**Activity**
The entries below are to be returned as written, with all pictures dropped.

**Exercise data**

-------

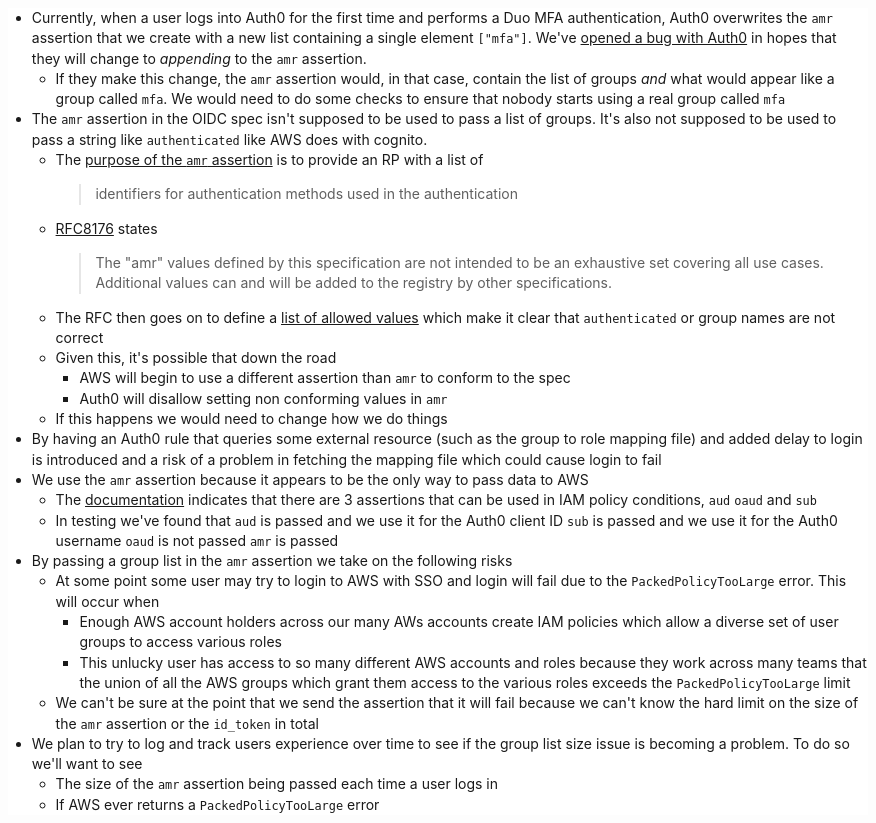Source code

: * Currently, when a user logs into Auth0 for the first time and performs a Duo
  MFA authentication, Auth0 overwrites the `amr` assertion that we create with
  a new list containing a single element `["mfa"]`. We've 
  [opened a bug with Auth0](https://support.auth0.com/tickets/00427989) in hopes
  that they will change to *appending* to the `amr` assertion.
  * If they make this change, the `amr` assertion would, in that case, contain
    the list of groups *and* what would appear like a group called `mfa`. We
    would need to do some checks to ensure that nobody starts using a real group
    called `mfa`
* The `amr` assertion in the OIDC spec isn't supposed to be used to pass a list
  of groups. It's also not supposed to be used to pass a string like 
  `authenticated` like AWS does with cognito.
  * The [purpose of the `amr` assertion](https://tools.ietf.org/html/rfc8176#section-1)
    is to provide an RP with a list of 
    > identifiers for authentication methods used in the authentication
  * [RFC8176](https://tools.ietf.org/html/rfc8176#page-4) states
    > The "amr" values defined by this specification are not intended to be
    > an exhaustive set covering all use cases.  Additional values can and
    > will be added to the registry by other specifications.
  * The RFC then goes on to define a [list of allowed values](https://tools.ietf.org/html/rfc8176#section-2)
    which make it clear that `authenticated` or group names are not correct
  * Given this, it's possible that down the road
    * AWS will begin to use a different assertion than `amr` to conform to the
      spec
    * Auth0 will disallow setting non conforming values in `amr`
  * If this happens we would need to change how we do things
* By having an Auth0 rule that queries some external resource (such as the
  group to role mapping file) and added delay to login is introduced and a risk
  of a problem in fetching the mapping file which could cause login to fail
* We use the `amr` assertion because it appears to be the only way to pass data
  to AWS
  * The [documentation](https://docs.aws.amazon.com/it_it/IAM/latest/UserGuide/list_awssecuritytokenservice.html#awssecuritytokenservice-web-identity-provider_oaud)
    indicates that there are 3 assertions that can be used in IAM policy
    conditions, `aud` `oaud` and `sub`
  * In testing we've found that
    `aud` is passed and we use it for the Auth0 client ID
    `sub` is passed and we use it for the Auth0 username
    `oaud` is not passed
    `amr` is passed
* By passing a group list in the `amr` assertion we take on the following risks
  * At some point some user may try to login to AWS with SSO and login will fail
    due to the `PackedPolicyTooLarge` error. This will occur when
    * Enough AWS account holders across our many AWs accounts create IAM 
      policies which allow a diverse set of user groups to access various roles
    * This unlucky user has access to so many different AWS accounts and roles
      because they work across many teams that the union of all the AWS groups
      which grant them access to the various roles exceeds the
      `PackedPolicyTooLarge` limit
  * We can't be sure at the point that we send the assertion that it will fail
    because we can't know the hard limit on the size of the `amr` assertion or
    the `id_token` in total
* We plan to try to log and track users experience over time to see if the
  group list size issue is becoming a problem. To do so we'll want to see
  * The size of the `amr` assertion being passed each time a user logs in
  * If AWS ever returns a `PackedPolicyTooLarge` error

-------

**Result for this task**
Source code

: * Currently, when a user logs into Auth0 for the first time and performs a Duo
  MFA authentication, Auth0 overwrites the `amr` assertion that we create with
  a new list containing a single element `["mfa"]`. We've 
  [opened a bug with Auth0](https://support.auth0.com/tickets/00427989) in hopes
  that they will change to *appending* to the `amr` assertion.
  * If they make this change, the `amr` assertion would, in that case, contain
    the list of groups *and* what would appear like a group called `mfa`. We
    would need to do some checks to ensure that nobody starts using a real group
    called `mfa`
* The `amr` assertion in the OIDC spec isn't supposed to be used to pass a list
  of groups. It's also not supposed to be used to pass a string like 
  `authenticated` like AWS does with cognito.
  * The [purpose of the `amr` assertion](https://tools.ietf.org/html/rfc8176#section-1)
    is to provide an RP with a list of 
    > identifiers for authentication methods used in the authentication
  * [RFC8176](https://tools.ietf.org/html/rfc8176#page-4) states
    > The "amr" values defined by this specification are not intended to be
    > an exhaustive set covering all use cases.  Additional values can and
    > will be added to the registry by other specifications.
  * The RFC then goes on to define a [list of allowed values](https://tools.ietf.org/html/rfc8176#section-2)
    which make it clear that `authenticated` or group names are not correct
  * Given this, it's possible that down the road
    * AWS will begin to use a different assertion than `amr` to conform to the
      spec
    * Auth0 will disallow setting non conforming values in `amr`
  * If this happens we would need to change how we do things
* By having an Auth0 rule that queries some external resource (such as the
  group to role mapping file) and added delay to login is introduced and a risk
  of a problem in fetching the mapping file which could cause login to fail
* We use the `amr` assertion because it appears to be the only way to pass data
  to AWS
  * The [documentation](https://docs.aws.amazon.com/it_it/IAM/latest/UserGuide/list_awssecuritytokenservice.html#awssecuritytokenservice-web-identity-provider_oaud)
    indicates that there are 3 assertions that can be used in IAM policy
    conditions, `aud` `oaud` and `sub`
  * In testing we've found that
    `aud` is passed and we use it for the Auth0 client ID
    `sub` is passed and we use it for the Auth0 username
    `oaud` is not passed
    `amr` is passed
* By passing a group list in the `amr` assertion we take on the following risks
  * At some point some user may try to login to AWS with SSO and login will fail
    due to the `PackedPolicyTooLarge` error. This will occur when
    * Enough AWS account holders across our many AWs accounts create IAM 
      policies which allow a diverse set of user groups to access various roles
    * This unlucky user has access to so many different AWS accounts and roles
      because they work across many teams that the union of all the AWS groups
      which grant them access to the various roles exceeds the
      `PackedPolicyTooLarge` limit
  * We can't be sure at the point that we send the assertion that it will fail
    because we can't know the hard limit on the size of the `amr` assertion or
    the `id_token` in total
* We plan to try to log and track users experience over time to see if the
  group list size issue is becoming a problem. To do so we'll want to see
  * The size of the `amr` assertion being passed each time a user logs in
  * If AWS ever returns a `PackedPolicyTooLarge` error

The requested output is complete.